### Description of the task
Drop the pictures and repeat the remaining data exactly.

### Data records
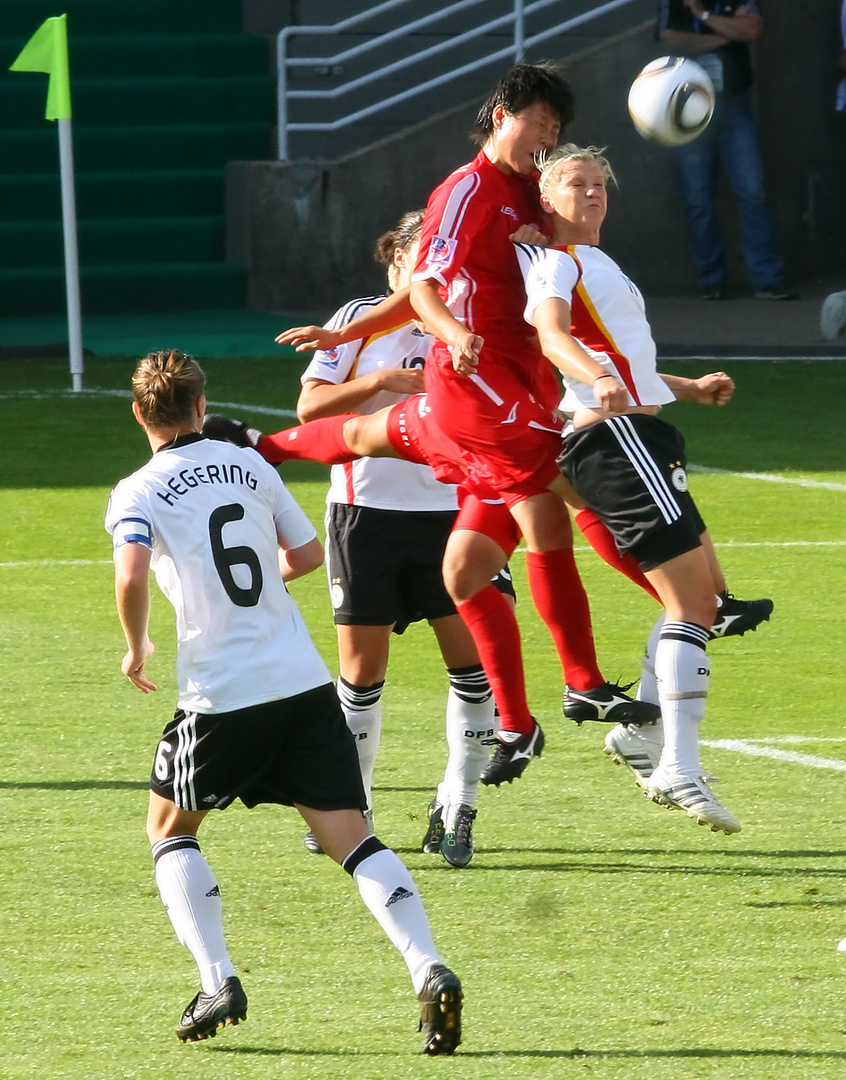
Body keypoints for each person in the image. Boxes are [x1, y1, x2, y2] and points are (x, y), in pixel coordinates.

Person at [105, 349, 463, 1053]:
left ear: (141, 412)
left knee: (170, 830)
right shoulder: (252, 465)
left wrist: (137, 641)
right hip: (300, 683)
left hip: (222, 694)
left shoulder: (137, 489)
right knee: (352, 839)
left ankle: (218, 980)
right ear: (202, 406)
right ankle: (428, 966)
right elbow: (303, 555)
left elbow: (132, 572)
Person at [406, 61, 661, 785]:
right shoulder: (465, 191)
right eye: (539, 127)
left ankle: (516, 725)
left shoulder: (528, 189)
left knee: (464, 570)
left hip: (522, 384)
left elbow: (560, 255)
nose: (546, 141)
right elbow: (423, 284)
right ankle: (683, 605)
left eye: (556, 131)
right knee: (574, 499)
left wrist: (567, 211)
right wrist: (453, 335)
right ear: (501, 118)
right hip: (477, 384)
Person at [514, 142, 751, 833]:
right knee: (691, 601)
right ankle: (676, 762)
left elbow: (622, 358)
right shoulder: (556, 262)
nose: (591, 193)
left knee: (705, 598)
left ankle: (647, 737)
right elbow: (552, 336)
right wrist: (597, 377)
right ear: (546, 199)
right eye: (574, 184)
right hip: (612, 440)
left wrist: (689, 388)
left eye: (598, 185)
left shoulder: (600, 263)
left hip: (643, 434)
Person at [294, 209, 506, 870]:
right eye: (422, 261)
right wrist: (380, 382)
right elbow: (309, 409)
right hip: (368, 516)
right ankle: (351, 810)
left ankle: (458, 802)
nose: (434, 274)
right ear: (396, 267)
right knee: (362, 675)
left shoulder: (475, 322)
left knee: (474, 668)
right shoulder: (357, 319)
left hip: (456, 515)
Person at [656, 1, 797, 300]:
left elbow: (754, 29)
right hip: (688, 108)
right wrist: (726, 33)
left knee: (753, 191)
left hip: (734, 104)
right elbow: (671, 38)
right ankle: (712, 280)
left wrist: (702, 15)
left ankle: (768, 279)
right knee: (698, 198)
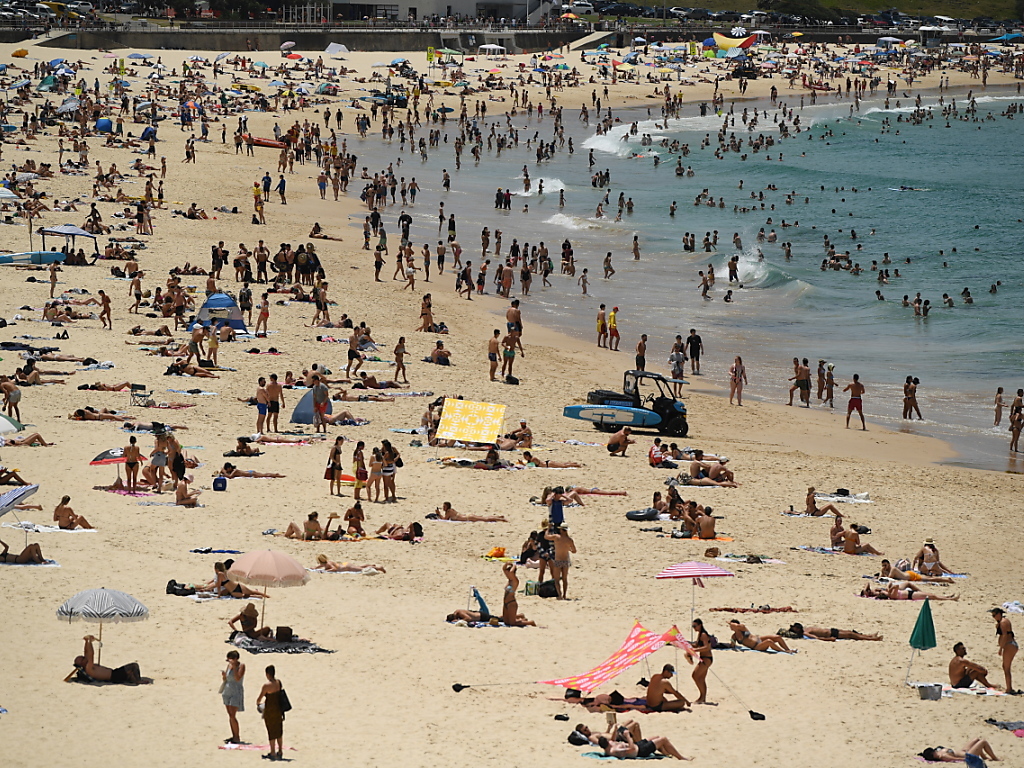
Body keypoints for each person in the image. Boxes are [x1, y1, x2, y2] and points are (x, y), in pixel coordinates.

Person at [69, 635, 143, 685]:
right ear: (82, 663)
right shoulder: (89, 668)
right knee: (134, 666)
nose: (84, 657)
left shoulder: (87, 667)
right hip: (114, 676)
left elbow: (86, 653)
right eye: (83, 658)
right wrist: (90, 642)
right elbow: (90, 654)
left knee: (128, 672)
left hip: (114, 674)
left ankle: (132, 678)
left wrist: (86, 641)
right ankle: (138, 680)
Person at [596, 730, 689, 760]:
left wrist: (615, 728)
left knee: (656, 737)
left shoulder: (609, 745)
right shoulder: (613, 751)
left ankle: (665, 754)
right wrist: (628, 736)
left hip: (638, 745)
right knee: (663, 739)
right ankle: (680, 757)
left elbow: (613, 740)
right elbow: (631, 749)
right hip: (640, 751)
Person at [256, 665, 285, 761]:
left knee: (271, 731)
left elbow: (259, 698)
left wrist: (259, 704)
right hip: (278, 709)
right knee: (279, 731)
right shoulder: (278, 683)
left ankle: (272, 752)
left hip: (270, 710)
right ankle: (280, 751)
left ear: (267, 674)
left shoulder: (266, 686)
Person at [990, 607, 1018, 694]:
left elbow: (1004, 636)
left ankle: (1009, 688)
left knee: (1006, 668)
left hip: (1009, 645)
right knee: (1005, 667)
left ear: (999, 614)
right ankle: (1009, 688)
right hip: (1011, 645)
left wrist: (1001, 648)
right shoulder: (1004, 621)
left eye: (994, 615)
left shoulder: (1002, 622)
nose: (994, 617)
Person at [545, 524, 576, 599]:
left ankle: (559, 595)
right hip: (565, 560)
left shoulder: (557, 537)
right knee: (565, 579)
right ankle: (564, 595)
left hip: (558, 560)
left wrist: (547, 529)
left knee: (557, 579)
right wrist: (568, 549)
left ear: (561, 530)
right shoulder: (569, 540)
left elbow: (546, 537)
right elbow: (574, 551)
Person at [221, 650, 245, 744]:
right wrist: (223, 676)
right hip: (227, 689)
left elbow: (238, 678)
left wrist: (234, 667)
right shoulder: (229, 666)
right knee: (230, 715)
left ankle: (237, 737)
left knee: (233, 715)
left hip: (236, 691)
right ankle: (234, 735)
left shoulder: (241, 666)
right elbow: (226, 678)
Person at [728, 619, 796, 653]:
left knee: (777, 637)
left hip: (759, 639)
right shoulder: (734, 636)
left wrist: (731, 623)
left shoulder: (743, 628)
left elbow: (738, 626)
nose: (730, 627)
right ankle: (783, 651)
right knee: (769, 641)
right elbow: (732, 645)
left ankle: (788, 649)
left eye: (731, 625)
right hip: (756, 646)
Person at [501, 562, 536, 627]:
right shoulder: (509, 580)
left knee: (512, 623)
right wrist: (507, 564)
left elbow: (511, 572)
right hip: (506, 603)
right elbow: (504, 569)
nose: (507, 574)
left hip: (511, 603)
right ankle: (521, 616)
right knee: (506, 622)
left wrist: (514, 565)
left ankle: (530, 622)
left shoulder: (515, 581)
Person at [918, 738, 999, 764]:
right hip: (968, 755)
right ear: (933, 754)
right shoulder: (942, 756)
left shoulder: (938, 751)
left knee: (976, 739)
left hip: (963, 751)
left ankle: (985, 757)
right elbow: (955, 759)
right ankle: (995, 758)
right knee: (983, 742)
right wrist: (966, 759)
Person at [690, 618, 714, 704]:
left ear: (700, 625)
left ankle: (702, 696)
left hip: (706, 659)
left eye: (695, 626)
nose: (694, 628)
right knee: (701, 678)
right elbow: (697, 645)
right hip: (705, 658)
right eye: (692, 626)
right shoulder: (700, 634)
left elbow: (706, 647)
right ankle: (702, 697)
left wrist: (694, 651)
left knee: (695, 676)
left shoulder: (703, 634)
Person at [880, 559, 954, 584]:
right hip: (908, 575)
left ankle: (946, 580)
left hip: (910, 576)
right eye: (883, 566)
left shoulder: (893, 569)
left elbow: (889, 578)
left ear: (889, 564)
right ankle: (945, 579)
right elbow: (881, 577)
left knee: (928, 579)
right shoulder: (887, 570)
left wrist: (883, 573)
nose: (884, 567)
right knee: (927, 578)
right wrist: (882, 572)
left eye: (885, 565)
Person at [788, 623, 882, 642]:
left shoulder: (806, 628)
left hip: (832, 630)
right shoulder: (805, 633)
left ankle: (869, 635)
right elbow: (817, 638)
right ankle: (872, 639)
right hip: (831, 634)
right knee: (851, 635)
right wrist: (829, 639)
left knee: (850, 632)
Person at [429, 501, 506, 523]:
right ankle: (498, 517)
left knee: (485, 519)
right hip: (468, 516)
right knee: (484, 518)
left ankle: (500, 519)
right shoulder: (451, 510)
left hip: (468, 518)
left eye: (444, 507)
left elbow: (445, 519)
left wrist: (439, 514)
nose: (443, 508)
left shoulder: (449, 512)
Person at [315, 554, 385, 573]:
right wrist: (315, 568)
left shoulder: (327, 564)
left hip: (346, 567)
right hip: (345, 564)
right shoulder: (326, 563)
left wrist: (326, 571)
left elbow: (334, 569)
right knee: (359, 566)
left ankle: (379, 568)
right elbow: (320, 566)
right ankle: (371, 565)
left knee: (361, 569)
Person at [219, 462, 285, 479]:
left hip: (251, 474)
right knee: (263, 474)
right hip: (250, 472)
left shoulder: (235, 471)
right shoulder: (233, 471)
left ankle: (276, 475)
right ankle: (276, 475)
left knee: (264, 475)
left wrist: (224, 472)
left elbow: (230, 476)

### Response to this exercise
Body keypoints for each person in the image. Boxes are [x1, y1, x2, y2] and points are (x, y), in pixel coordinates.

Person at [105, 349, 463, 1053]:
left ear: (141, 412)
left knee: (170, 830)
right shoulder: (252, 465)
left wrist: (137, 641)
right hip: (300, 683)
left hip: (222, 694)
left shoulder: (137, 489)
right knee: (352, 839)
left ankle: (218, 980)
right ear: (202, 406)
right ankle: (428, 966)
right elbow: (303, 555)
left elbow: (132, 572)
Person at [406, 61, 661, 785]:
right shoulder: (465, 191)
right eye: (539, 127)
left ankle: (516, 725)
left shoulder: (528, 189)
left knee: (464, 570)
left hip: (522, 384)
left elbow: (560, 255)
nose: (546, 141)
right elbow: (423, 284)
right ankle: (683, 605)
left eye: (556, 131)
right knee: (574, 499)
left wrist: (567, 211)
right wrist: (453, 335)
right ear: (501, 118)
right hip: (477, 384)
Person at [514, 142, 751, 833]:
right knee: (691, 601)
right ankle: (676, 762)
left elbow: (622, 358)
right shoulder: (556, 262)
nose: (591, 193)
left knee: (705, 598)
left ankle: (647, 737)
right elbow: (552, 336)
right wrist: (597, 377)
right ear: (546, 199)
right eye: (574, 184)
right hip: (612, 440)
left wrist: (689, 388)
left eye: (598, 185)
left shoulder: (600, 263)
left hip: (643, 434)
Person at [294, 209, 506, 870]:
right eye: (422, 261)
right wrist: (380, 382)
right elbow: (309, 409)
right hip: (368, 516)
right ankle: (351, 810)
left ankle: (458, 802)
nose: (434, 274)
right ear: (396, 267)
right knee: (362, 675)
left shoulder: (475, 322)
left knee: (474, 668)
right shoulder: (357, 319)
left hip: (456, 515)
Person at [656, 1, 797, 300]:
left elbow: (754, 29)
right hip: (688, 108)
right wrist: (726, 33)
left knee: (753, 191)
left hip: (734, 104)
right elbow: (671, 38)
right ankle: (712, 280)
left wrist: (702, 15)
left ankle: (768, 279)
right knee: (698, 198)
Body keypoints for each person in the image. Boxes are [x1, y1, x2, y2] and points are (x, y), in pixel coordinates.

Person at [69, 635, 143, 685]:
right ear: (82, 663)
right shoulder: (89, 668)
right knee: (134, 666)
nose: (84, 657)
left shoulder: (87, 667)
right hip: (114, 676)
left elbow: (86, 653)
right eye: (83, 658)
right wrist: (90, 642)
right elbow: (90, 654)
left knee: (128, 672)
left hip: (114, 674)
left ankle: (132, 678)
left wrist: (86, 641)
right ankle: (138, 680)
Person at [596, 730, 689, 760]:
left wrist: (615, 728)
left knee: (656, 737)
left shoulder: (609, 745)
right shoulder: (613, 751)
left ankle: (665, 754)
right wrist: (628, 736)
left hip: (638, 745)
right knee: (663, 739)
right ankle: (680, 757)
left elbow: (613, 740)
right elbow: (631, 749)
right hip: (640, 751)
Person at [256, 665, 285, 761]:
left knee: (271, 731)
left elbow: (259, 698)
left wrist: (259, 704)
right hip: (278, 709)
right knee: (279, 731)
right shoulder: (278, 683)
left ankle: (272, 752)
left hip: (270, 710)
right ankle: (280, 751)
left ear: (267, 674)
left shoulder: (266, 686)
Person at [990, 607, 1018, 694]:
left elbow: (1004, 636)
left ankle: (1009, 688)
left knee: (1006, 668)
left hip: (1009, 645)
right knee: (1005, 667)
left ear: (999, 614)
right ankle: (1009, 688)
right hip: (1011, 645)
left wrist: (1001, 648)
right shoulder: (1004, 621)
left eye: (994, 615)
left shoulder: (1002, 622)
nose: (994, 617)
Person at [545, 524, 576, 599]:
left ankle: (559, 595)
right hip: (565, 560)
left shoulder: (557, 537)
right knee: (565, 579)
right ankle: (564, 595)
left hip: (558, 560)
left wrist: (547, 529)
left knee: (557, 579)
right wrist: (568, 549)
left ear: (561, 530)
right shoulder: (569, 540)
left elbow: (546, 537)
right elbow: (574, 551)
Person at [221, 650, 245, 744]:
right wrist: (223, 676)
right hip: (227, 689)
left elbow: (238, 678)
left wrist: (234, 667)
right shoulder: (229, 666)
right knee: (230, 715)
left ankle: (237, 737)
left knee: (233, 715)
left hip: (236, 691)
right ankle: (234, 735)
left shoulder: (241, 666)
right elbow: (226, 678)
Person at [728, 619, 796, 653]:
left knee: (777, 637)
left hip: (759, 639)
right shoulder: (734, 636)
left wrist: (731, 623)
left shoulder: (743, 628)
left elbow: (738, 626)
nose: (730, 627)
right ankle: (783, 651)
right knee: (769, 641)
right elbow: (732, 645)
left ankle: (788, 649)
left eye: (731, 625)
right hip: (756, 646)
Person at [501, 562, 536, 627]:
right shoulder: (509, 580)
left knee: (512, 623)
right wrist: (507, 564)
left elbow: (511, 572)
right hip: (506, 603)
right elbow: (504, 569)
nose: (507, 574)
left hip: (511, 603)
right ankle: (521, 616)
right knee: (506, 622)
left wrist: (514, 565)
left ankle: (530, 622)
left shoulder: (515, 581)
Person at [918, 738, 999, 764]:
right hip: (968, 755)
right ear: (933, 754)
right shoulder: (942, 756)
left shoulder: (938, 751)
left knee: (976, 739)
left hip: (963, 751)
left ankle: (985, 757)
right elbow: (955, 759)
right ankle: (995, 758)
right knee: (983, 742)
right wrist: (966, 759)
Person at [690, 618, 714, 704]:
left ear: (700, 625)
left ankle: (702, 696)
left hip: (706, 659)
left eye: (695, 626)
nose: (694, 628)
right knee: (701, 678)
right elbow: (697, 645)
right hip: (705, 658)
right eye: (692, 626)
right shoulder: (700, 634)
left elbow: (706, 647)
right ankle: (702, 697)
left wrist: (694, 651)
left knee: (695, 676)
left shoulder: (703, 634)
Person at [880, 559, 954, 584]:
right hip: (908, 575)
left ankle: (946, 580)
left hip: (910, 576)
right eye: (883, 566)
left shoulder: (893, 569)
left elbow: (889, 578)
left ear: (889, 564)
right ankle: (945, 579)
right elbow: (881, 577)
left knee: (928, 579)
right shoulder: (887, 570)
left wrist: (883, 573)
nose: (884, 567)
right knee: (927, 578)
right wrist: (882, 572)
left eye: (885, 565)
Person at [788, 623, 882, 642]:
left shoulder: (806, 628)
left hip: (832, 630)
right shoulder: (805, 633)
left ankle: (869, 635)
right elbow: (817, 638)
right ankle: (872, 639)
right hip: (831, 634)
right knee: (851, 635)
right wrist: (829, 639)
left knee: (850, 632)
Person at [429, 501, 506, 523]:
right ankle: (498, 517)
left knee: (485, 519)
right hip: (468, 516)
right knee: (484, 518)
left ankle: (500, 519)
right shoulder: (451, 510)
left hip: (468, 518)
left eye: (444, 507)
left elbow: (445, 519)
left wrist: (439, 514)
nose: (443, 508)
left shoulder: (449, 512)
Person at [315, 554, 385, 573]:
right wrist: (315, 568)
left shoulder: (327, 564)
left hip: (346, 567)
right hip: (345, 564)
right shoulder: (326, 563)
left wrist: (326, 571)
left elbow: (334, 569)
right knee: (359, 566)
left ankle: (379, 568)
right elbow: (320, 566)
right ankle: (371, 565)
left knee: (361, 569)
Person at [219, 462, 285, 479]:
left hip: (251, 474)
right knee: (263, 474)
right hip: (250, 472)
left shoulder: (235, 471)
right shoulder: (233, 471)
left ankle: (276, 475)
right ankle: (276, 475)
left knee: (264, 475)
left wrist: (224, 472)
left elbow: (230, 476)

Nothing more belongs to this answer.